§ **What is expected**
Below are some entries; write out each one of them exactly.

§ **Data to examine**
----

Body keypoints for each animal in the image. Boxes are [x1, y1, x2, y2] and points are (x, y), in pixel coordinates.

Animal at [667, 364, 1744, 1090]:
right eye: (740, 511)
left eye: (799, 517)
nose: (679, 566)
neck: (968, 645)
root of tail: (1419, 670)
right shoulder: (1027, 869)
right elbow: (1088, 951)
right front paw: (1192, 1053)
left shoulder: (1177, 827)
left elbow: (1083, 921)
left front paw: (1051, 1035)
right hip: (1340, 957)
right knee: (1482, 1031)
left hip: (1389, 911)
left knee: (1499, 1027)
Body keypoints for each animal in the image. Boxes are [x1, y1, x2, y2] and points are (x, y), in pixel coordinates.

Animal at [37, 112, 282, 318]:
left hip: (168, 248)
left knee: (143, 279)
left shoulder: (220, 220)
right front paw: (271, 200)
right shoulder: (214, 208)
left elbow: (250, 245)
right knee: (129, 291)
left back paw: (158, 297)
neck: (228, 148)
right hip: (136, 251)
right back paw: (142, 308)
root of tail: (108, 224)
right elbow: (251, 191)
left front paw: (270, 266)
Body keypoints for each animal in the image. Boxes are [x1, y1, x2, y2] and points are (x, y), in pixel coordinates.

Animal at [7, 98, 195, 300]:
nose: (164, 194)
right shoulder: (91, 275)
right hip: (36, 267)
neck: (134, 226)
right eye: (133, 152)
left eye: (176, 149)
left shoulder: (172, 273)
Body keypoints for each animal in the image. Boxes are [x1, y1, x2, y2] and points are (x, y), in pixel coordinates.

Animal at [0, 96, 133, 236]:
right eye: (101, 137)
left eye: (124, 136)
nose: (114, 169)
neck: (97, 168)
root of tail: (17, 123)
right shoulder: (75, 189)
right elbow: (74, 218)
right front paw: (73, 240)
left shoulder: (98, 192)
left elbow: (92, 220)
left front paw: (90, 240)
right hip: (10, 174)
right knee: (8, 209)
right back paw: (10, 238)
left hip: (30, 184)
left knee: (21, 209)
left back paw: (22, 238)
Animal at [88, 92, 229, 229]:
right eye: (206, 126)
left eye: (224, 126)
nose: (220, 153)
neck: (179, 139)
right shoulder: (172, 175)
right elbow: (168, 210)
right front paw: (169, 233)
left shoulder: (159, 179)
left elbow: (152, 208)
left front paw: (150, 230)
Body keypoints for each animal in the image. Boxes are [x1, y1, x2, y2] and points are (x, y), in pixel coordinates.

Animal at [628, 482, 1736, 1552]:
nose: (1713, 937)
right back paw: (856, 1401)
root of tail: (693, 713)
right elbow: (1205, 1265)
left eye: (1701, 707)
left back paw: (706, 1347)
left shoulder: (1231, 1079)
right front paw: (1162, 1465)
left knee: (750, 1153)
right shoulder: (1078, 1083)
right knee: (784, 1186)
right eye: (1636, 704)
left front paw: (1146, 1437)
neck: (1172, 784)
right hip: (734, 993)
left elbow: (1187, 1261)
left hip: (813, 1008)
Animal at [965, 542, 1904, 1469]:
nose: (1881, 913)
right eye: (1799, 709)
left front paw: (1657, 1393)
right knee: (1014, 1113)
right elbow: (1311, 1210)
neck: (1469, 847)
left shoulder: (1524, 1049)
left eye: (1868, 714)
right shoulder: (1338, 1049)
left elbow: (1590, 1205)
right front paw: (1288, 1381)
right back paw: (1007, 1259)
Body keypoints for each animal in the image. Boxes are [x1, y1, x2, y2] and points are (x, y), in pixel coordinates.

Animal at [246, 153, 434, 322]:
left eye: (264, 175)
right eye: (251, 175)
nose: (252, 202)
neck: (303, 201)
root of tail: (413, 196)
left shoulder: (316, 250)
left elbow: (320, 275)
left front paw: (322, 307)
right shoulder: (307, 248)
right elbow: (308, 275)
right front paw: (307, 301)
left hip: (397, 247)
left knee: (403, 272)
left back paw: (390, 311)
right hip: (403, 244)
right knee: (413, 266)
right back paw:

----

§ **Result**
Body keypoints for each animal in the image. Boxes are [x1, y1, x2, y2] and points are (x, y), in pixel coordinates.

Animal at [667, 364, 1744, 1090]:
right eye: (740, 511)
left eye: (799, 517)
nose: (679, 566)
neck: (968, 645)
root of tail: (1419, 670)
right shoulder: (1027, 869)
right elbow: (1088, 951)
right front paw: (1192, 1053)
left shoulder: (1177, 827)
left elbow: (1083, 921)
left front paw: (1051, 1035)
right hip: (1340, 957)
right knee: (1482, 1031)
left hip: (1389, 911)
left knee: (1499, 1027)
Body keypoints for each animal in the image. Boxes are [x1, y1, x2, y2] and points are (x, y), in pixel coordinates.

Animal at [37, 112, 282, 318]:
left hip: (168, 248)
left knee: (143, 279)
left shoulder: (220, 220)
right front paw: (271, 200)
right shoulder: (214, 208)
left elbow: (250, 245)
right knee: (129, 291)
left back paw: (158, 297)
neck: (228, 148)
right hip: (136, 251)
right back paw: (142, 308)
root of tail: (108, 224)
right elbow: (251, 191)
left front paw: (270, 266)
Body keypoints for each animal in the image. Boxes are [x1, y1, x2, y2] and points are (x, y), in pixel coordinates.

Animal at [7, 98, 195, 300]:
nose: (164, 194)
right shoulder: (91, 275)
right hip: (36, 267)
neck: (134, 226)
right eye: (133, 152)
left eye: (176, 149)
left shoulder: (172, 273)
Body keypoints for each animal in the image. Boxes are [x1, y1, x2, y2] and points are (x, y), in pixel coordinates.

Animal at [0, 96, 133, 236]:
right eye: (101, 137)
left eye: (124, 136)
nose: (114, 169)
neck: (97, 168)
root of tail: (17, 123)
right shoulder: (75, 189)
right elbow: (74, 218)
right front paw: (73, 240)
left shoulder: (98, 192)
left elbow: (92, 220)
left front paw: (90, 240)
right hip: (10, 174)
right knee: (8, 209)
right back paw: (10, 238)
left hip: (30, 184)
left knee: (21, 209)
left back paw: (22, 238)
Animal at [88, 92, 229, 229]:
right eye: (206, 126)
left eye: (224, 126)
nose: (220, 153)
neck: (179, 139)
right shoulder: (172, 175)
right elbow: (168, 210)
right front paw: (169, 233)
left shoulder: (159, 179)
left elbow: (152, 208)
left front paw: (150, 230)
Body keypoints for each animal in the image. Boxes are [x1, y1, x2, y2] and points are (x, y), in pixel coordinates.

Animal at [628, 482, 1736, 1552]:
nose: (1713, 937)
right back paw: (856, 1401)
root of tail: (693, 713)
right elbow: (1205, 1265)
left eye: (1701, 707)
left back paw: (706, 1347)
left shoulder: (1231, 1079)
right front paw: (1162, 1465)
left knee: (750, 1153)
right shoulder: (1078, 1083)
right knee: (784, 1186)
right eye: (1636, 704)
left front paw: (1146, 1437)
neck: (1172, 784)
right hip: (734, 993)
left elbow: (1187, 1261)
left hip: (813, 1008)
Animal at [965, 542, 1904, 1469]:
nose: (1881, 913)
right eye: (1799, 709)
left front paw: (1657, 1393)
right knee: (1014, 1113)
right elbow: (1311, 1210)
neck: (1469, 847)
left shoulder: (1524, 1049)
left eye: (1868, 714)
right shoulder: (1338, 1049)
left elbow: (1590, 1205)
right front paw: (1288, 1381)
right back paw: (1007, 1259)
Body keypoints for each animal in the image. Boxes are [x1, y1, x2, y2] and points are (x, y), in pixel coordinates.

Animal at [246, 153, 434, 322]:
left eye: (264, 175)
right eye: (251, 175)
nose: (252, 202)
neck: (303, 201)
root of tail: (413, 196)
left shoulder: (316, 250)
left elbow: (320, 275)
left front paw: (322, 307)
right shoulder: (307, 248)
right elbow: (308, 275)
right front paw: (307, 301)
left hip: (397, 247)
left knee: (403, 272)
left back paw: (390, 311)
right hip: (403, 244)
right knee: (413, 266)
right back paw:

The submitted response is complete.